Le dernier point se caractérise par le fait paradoxal que c'est, cette fois-ci, l’œuvre d'individus qui très souvent se réclament comme "admirateurs" de nos pères, mais pour mieux exploiter dans des buts divers, un milieu humain confidentiel et souvent inconnu.
        Autre paradoxe, ce phénomène d'exploitation est peu mis en exergue, car activé par de véritables escrocs, alors que les "héritiers" potentiels des anciens adversaires de nos pères feraient preuve de désintérêt en la matière.
 
        En effet, nous n'avons pas connu à ce jour, ouvertement en tout cas, d'actions hostiles de la part de ceux qui réfutent la légitimité de l'engagement de nos aïeux. Certains de ces opposants à posteriori font d'ailleurs preuve "d'efforts d'une critique objective".
 
        Si les deux premiers points ne nous concernent évidemment pas en tant qu'acteurs et engendreraient un combat dépassé que nous reprochons d'ailleurs aux "mythomanes-nostalgiques",  le troisième point nous concerne directement et il peut faire à  l'occasion, l'objet d'une procédure en justice.
 
        Les exemples des thèmes qui seront présentés, donneront le ton et la nature du comportement de malfrats d'un genre singulier, ce qui développe en plus l'opprobre à l'égard de cette histoire familiale (ce dont les pourfendeurs pourraient en revanche se satisfaire ?). Mais par des faits devant lesquels tout honnête homme ne peut que s'insurger.
 
       Ces méfaits symptomatiques permettront d'aborder des "vérités", élevées en mythes dans divers écrits ou Sites Internet, qui émanent d'individus qui expriment souvent une dévotion incohérente et qui ne correspondent en rien à la réalité matérielle et humaine de nos aïeux.

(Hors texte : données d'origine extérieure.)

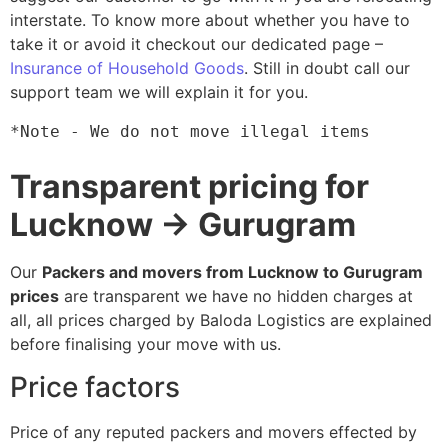
interstate. To know more about whether you have to
take it or avoid it checkout our dedicated page –
Insurance of Household Goods
. Still in doubt call our
support team we will explain it for you.
*Note - We do not move illegal items
Transparent pricing for
Lucknow → Gurugram
Our
Packers and movers from Lucknow to Gurugram
prices
are transparent we have no hidden charges at
all, all prices charged by Baloda Logistics are explained
before finalising your move with us.
Price factors
Price of any reputed packers and movers effected by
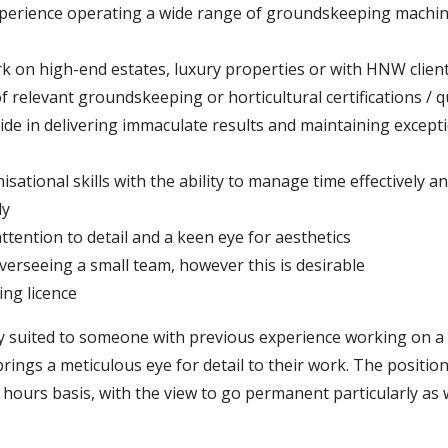
perience operating a wide range of groundskeeping machi
k on high-end estates, luxury properties or with HNW clien
 relevant groundskeeping or horticultural certifications / qu
ide in delivering immaculate results and maintaining excepti
sational skills with the ability to manage time effectively a
ly
ttention to detail and a keen eye for aesthetics
verseeing a small team, however this is desirable
ving licence
lly suited to someone with previous experience working on a
rings a meticulous eye for detail to their work. The position
ro hours basis, with the view to go permanent particularly a
.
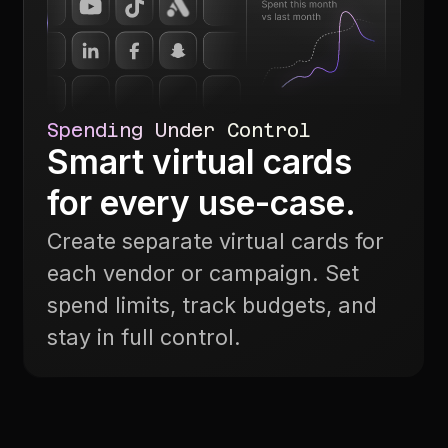
Spending Under Control
Smart virtual cards
for every use-case.
Create separate virtual cards for
each vendor or campaign. Set
spend limits, track budgets, and
stay in full control.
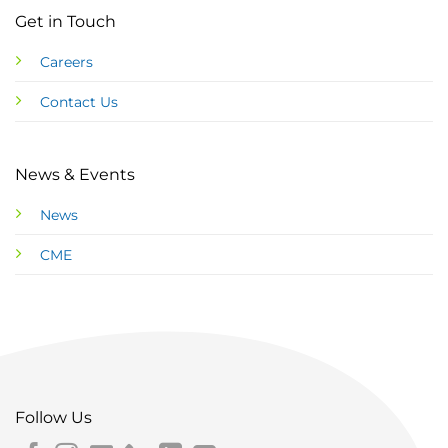
Get in Touch
Careers
Contact Us
News & Events
News
CME
Follow Us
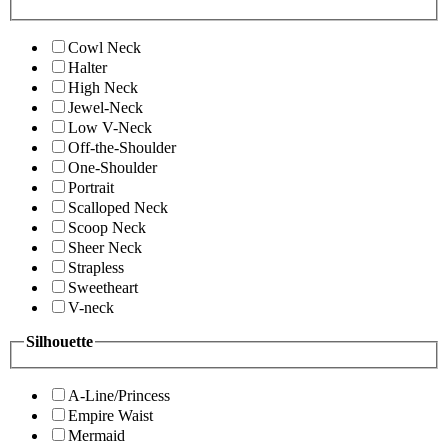
Cowl Neck
Halter
High Neck
Jewel-Neck
Low V-Neck
Off-the-Shoulder
One-Shoulder
Portrait
Scalloped Neck
Scoop Neck
Sheer Neck
Strapless
Sweetheart
V-neck
Silhouette
A-Line/Princess
Empire Waist
Mermaid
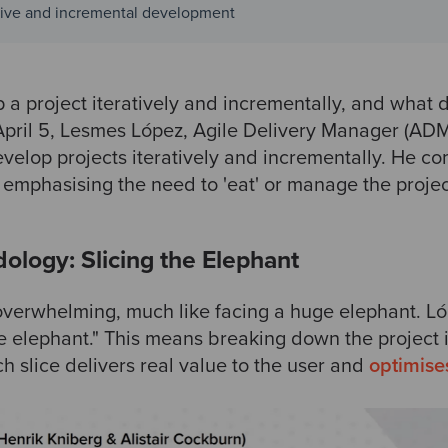
ative and incremental development
a project iteratively and incrementally, and what 
April 5, Lesmes López, Agile Delivery Manager (AD
velop projects iteratively and incrementally. He co
 emphasising the need to 'eat' or manage the projec
dology: Slicing the Elephant
verwhelming, much like facing a huge elephant. Ló
 the elephant." This means breaking down the projec
h slice delivers real value to the user and
optimise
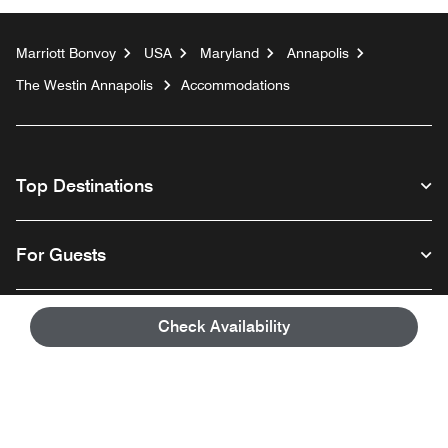
Marriott Bonvoy
USA
Maryland
Annapolis
The Westin Annapolis
Accommodations
Top Destinations
For Guests
Our Company
Check Availability
Facebook
Instagram
Twitter
Linkedin
Youtube
Follow us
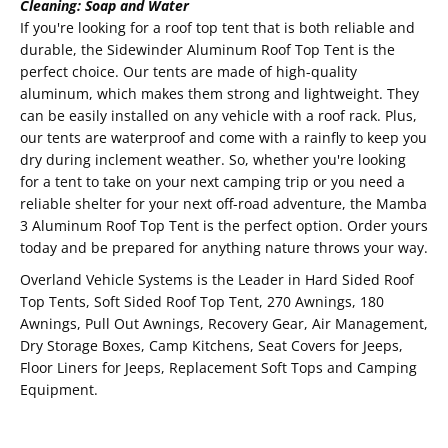
Cleaning: Soap and Water
If you're looking for a roof top tent that is both reliable and
durable, the Sidewinder Aluminum Roof Top Tent is the
perfect choice. Our tents are made of high-quality
aluminum, which makes them strong and lightweight. They
can be easily installed on any vehicle with a roof rack. Plus,
our tents are waterproof and come with a rainfly to keep you
dry during inclement weather. So, whether you're looking
for a tent to take on your next camping trip or you need a
reliable shelter for your next off-road adventure, the Mamba
3 Aluminum Roof Top Tent is the perfect option. Order yours
today and be prepared for anything nature throws your way.
Overland Vehicle Systems is the Leader in Hard Sided Roof
Top Tents, Soft Sided Roof Top Tent, 270 Awnings, 180
Awnings, Pull Out Awnings, Recovery Gear, Air Management,
Dry Storage Boxes, Camp Kitchens, Seat Covers for Jeeps,
Floor Liners for Jeeps, Replacement Soft Tops and Camping
Equipment.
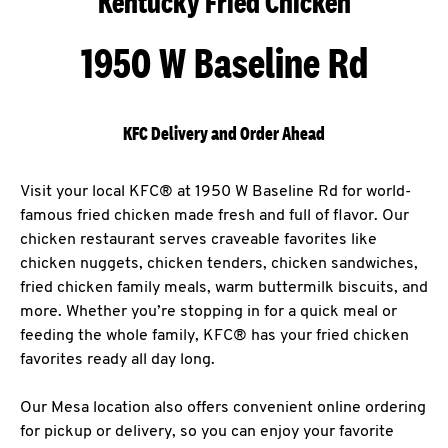
Kentucky Fried Chicken
1950 W Baseline Rd
KFC Delivery and Order Ahead
Visit your local KFC® at 1950 W Baseline Rd for world-
famous fried chicken made fresh and full of flavor. Our
chicken restaurant serves craveable favorites like
chicken nuggets, chicken tenders, chicken sandwiches,
fried chicken family meals, warm buttermilk biscuits, and
more. Whether you’re stopping in for a quick meal or
feeding the whole family, KFC® has your fried chicken
favorites ready all day long.
Our Mesa location also offers convenient online ordering
for pickup or delivery, so you can enjoy your favorite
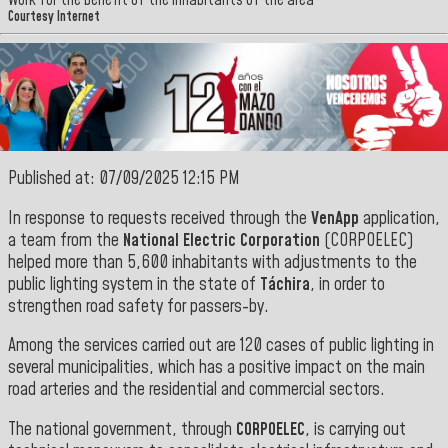
Work for the benefit of the inhabitants of the area
Courtesy Internet
Published at: 07/09/2025 12:15 PM
In response to requests received through the
VenApp
application,
a team from the
National Electric Corporation
(CORPOELEC)
helped more than 5,600 inhabitants with adjustments to the
public lighting system in the state of
Táchira
, in order to
strengthen road safety for passers-by.
Among the services carried out are 120 cases of public lighting in
several municipalities, which has a positive impact on the main
road arteries and the residential and commercial sectors.
The national government, through
CORPOELEC
, is carrying out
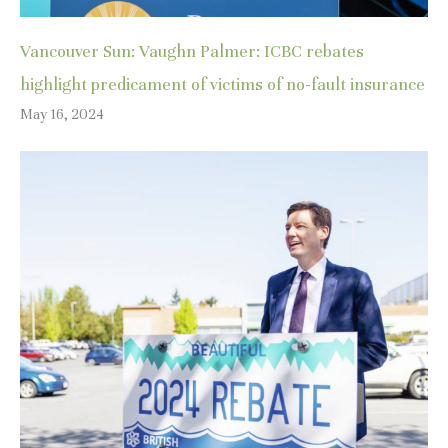
Vancouver Sun: Vaughn Palmer: ICBC rebates
highlight predicament of victims of no-fault insurance
May 16, 2024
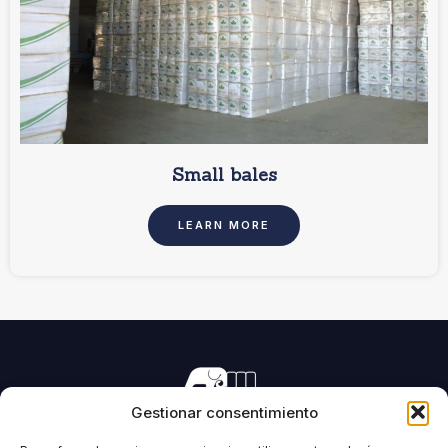
Small bales
LEARN MORE
Gestionar consentimiento
Manufacturing of machinery for pressing all types of
forage and biomass.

Mystificateurs et naïfs orientés peuvent élaborer ainsi des réflexions qui n'ont aucun fondement de réalité historique.
Autant de rectificatifs et de mise au point qui pourront modestement apporter une part à l'étude de l'histoire d'une aventure humaine, autant décriée, qu'admirée sans discernement.
 
        Enfin, si nous avons décidé de faire connaître certains rebondissements actuels, que les meneurs souhaitent lier à l'engagement de nos aïeux, c'est que ces actions ne sont pas anodines et concourent à livrer à la vindicte publique une histoire ainsi tronquée et déjà o combien vilipendée.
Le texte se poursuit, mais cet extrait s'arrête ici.